Here is what I have been turning over. I used to believe that luck was external. Some people were lucky. Other people were not. The lucky ones got breaks. The unlucky ones did not. Success, in this framework, was partly earned and partly handed out, and the handing out was capricious in a way you could not control.
I do not believe that anymore. I think luck, in the practical sense of the word, is mostly the residue of positioning. Luck shows up for the people who spent enough time in the right rooms, with the right relationships, doing the right reps, for long enough that opportunities eventually found them. The breaks look like breaks from the outside. From the inside, they look like the logical consequence of four years of showing up when nobody was watching.

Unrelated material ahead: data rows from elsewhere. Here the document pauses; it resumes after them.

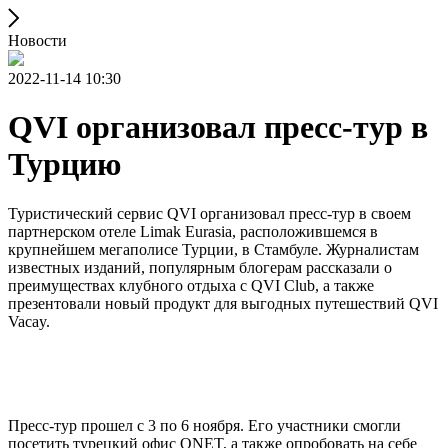
Новости
2022-11-14 10:30
QVI организовал пресс-тур в
Турцию
Туристический сервис QVI организовал пресс-тур в своем
партнерском отеле Limak Eurasia, расположившемся в
крупнейшем мегаполисе Турции, в Стамбуле. Журналистам
известных изданий, популярным блогерам рассказали о
преимуществах клубного отдыха с QVI Club, а также
презентовали новый продукт для выгодных путешествий QVI
Vacay.
Пресс-тур прошел с 3 по 6 ноября. Его участники смогли
посетить турецкий офис QNET, а также опробовать на себе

The people we call lucky are usually the people who accumulated so many tiny advantages over so many years that the odds of something good happening eventually ceased to be random. They created surface area for luck. They made themselves findable. They got good at enough things that when the moment came, they could act on it. They were in enough conversations that the right conversation eventually happened.
This reframe matters because it changes the action. If luck is external, the only move is to wait and hope. If luck is a product of positioning, the move is to keep positioning, regardless of whether any given week produces visible results. The work is not the work of chasing opportunities. The work is the work of becoming the kind of operator who is easy to find when the opportunity shows up.
Which is another way of saying that most of what I am doing right now, in this rebuild, does not have to pay off this week or this month. The newsletters. The podcast. The content library. The relationships. The one-on-one conversations with people who are three steps ahead of me. None of it is going to produce a clean, trackable result in the short term. All of it is positioning. All of it is increasing my surface area. All of it is making me easier to find, or better prepared to act when something finds me.
The luck is the residue of the positioning. And the positioning is the work. There is no shortcut. There is no hack. There is just the quiet, unglamorous practice of showing up in the right places long enough for something good to be inevitable.
The Thread
I did not plan for these three thoughts to be connected, but reading them back, I notice they are. Faith is the practice of acting before the evidence. Sitting in rooms where you are not the smartest is the practice of admitting you are not the ceiling. Luck is the practice of positioning for the break you cannot predict. All three of them are the same move, really. All three are about surrendering the illusion of control and committing to the discipline underneath.
I am not there yet. I am probably never fully going to be. But I can feel the shape of it this week, more clearly than I have in a while. And that is enough to keep going.
The common thread is patience. Not the passive kind of patience where you sit back and wait for things to happen. The active kind. The kind that keeps building while the results stay hidden. The kind that can hold its nerve through a flat quarter because it knows the flat quarter is not the whole story. That kind of patience is rare, and I think it is the single trait that separates operators who compound over decades from operators who flame out in three to five years. The flamers had talent. They had energy. They had ideas. What they did not have was the internal architecture to keep building when the scoreboard was not cooperating.
If any of these landed for you, sit with them. Do not rush to action. Just let them be true for a few days and see what shifts.
One step, one day. Grace over guilt.